Pasaron más de dos meses del atentado mortal contra la vida del periodista Pablo Medina, y la Policía no tiene rastros del presunto criminal que ordenó silenciar al hombre de prensa posiblemente en represalia por la serie de publicaciones que le comprometían en el tráfico de drogas.
Se trata de Vilmar Acosta, quien, según denuncias de su propio entorno, juró vengar con sangre una publicación a dos páginas del corresponsal del diario ABC Color de Asunción que desnudaba la vinculación del ex intendente de Ypehú con la producción y comercialización de marihuana.
El nombre de Acosta fue señalado desde el primer momento después del crimen como el presunto culpable moral, lo cual ha sido comprobado con documentos por la fiscalía interviniente, que en base a las evidencias recolectadas ordenó la detención de “Neneco” para rendir cuentas sobre el asesinato de Pablo Medina.
La escasa información que se maneja en torno al presunto asesino indica que estaría oculto en algún lugar del Brasil, bajo la protección de la mafia.
Sin embargo, otras fuentes aseguran que se encuentra en Paraguay, en el mismo departamento de Canindeyú de donde es originario, protegido por políticos de alta gama ligados al narcotráfico (narcopolíticos).
Familiares de Medina llaman la atención sobre la ineficacia de la Policía para encontrar a Acosta.
“En este país se sabe todo”, dijo en su momento Pablo Medina, padre del periodista del mismo nombre, tras llamar la atención por lo que considera “falta de voluntad” para detener al asesino de su hijo.
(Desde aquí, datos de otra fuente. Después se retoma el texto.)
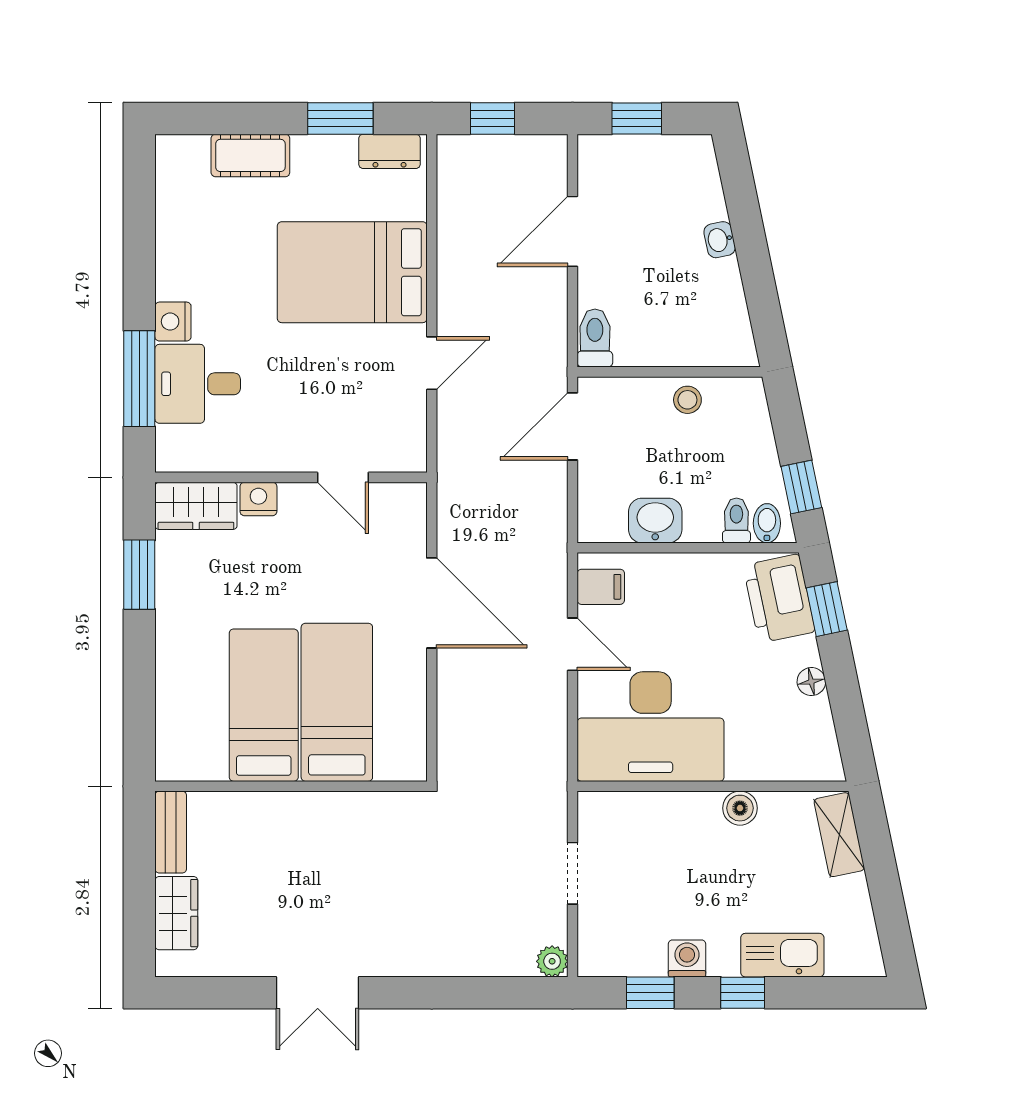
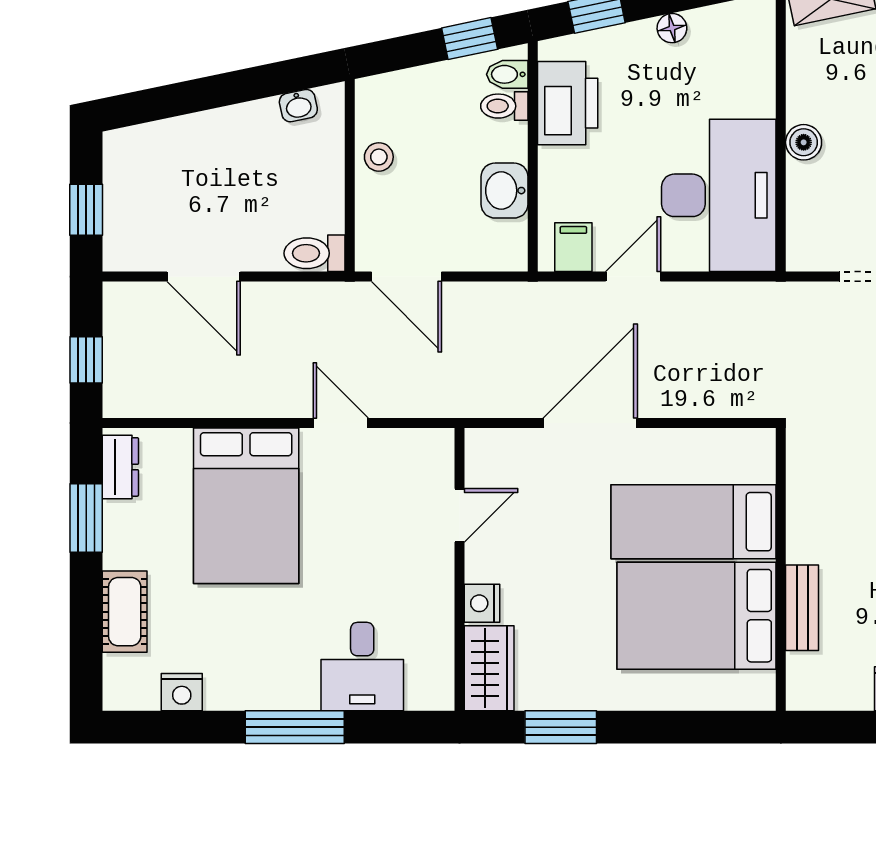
washbasin: (720, 240) -> (298, 106), moved
nightstand: (173, 322) -> (182, 692), moved
window: (139, 379) -> (295, 727), moved
printer: (779, 598) -> (568, 103), moved, turned -78
bed: (264, 705) -> (697, 616), width x1.50
boiler: (740, 808) -> (804, 142), moved
bench: (171, 832) -> (802, 608), moved, turned 90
Fuentes consultadas por La Mira coinciden en que la suerte de Acosta está echada, desde el momento que las evidencias le complican en el crimen, y su detención podría significar más problema que solución para la mafia que maneja el tráfico de drogas.
Pablo Medina, de 53 años de edad, fue asesinado a tiros luego de una emboscada que le tendieron dos hombres que se movilizaban en moto en un camino de tierra de las afueras de Villa Ygatimi, departamento de Canindeyú.
En el atentado también falleció la joven Antonia Almada, quien según los datos oficiaba de asistente periodístico de Medina.
A más de “Neneco”, el Ministerio Público señala como supuesto sospechoso del crimen a Avilio Manuel Espíndola, quien de acuerdo a los informes no registra pedido de captura en su contra, a pesar de las evidencias que pesan en su contra.
El crimen de Pablo Medina desató un escándalo de proporciones en el ambiente político paraguayo, y en especial en el ámbito legislativo, luego de que ganara estado público la vinculación de ciertos parlamentarios con personas dedicadas al tráfico de drogas.
El período de vacaciones se produce en un momento especial de las investigaciones.
Muchos creen que es el momento oportuno para “congelar” la causa y direccionarla al opareí, tal como ha venido ocurriendo históricamente en eventos donde está en juego la “dignidad” del poder.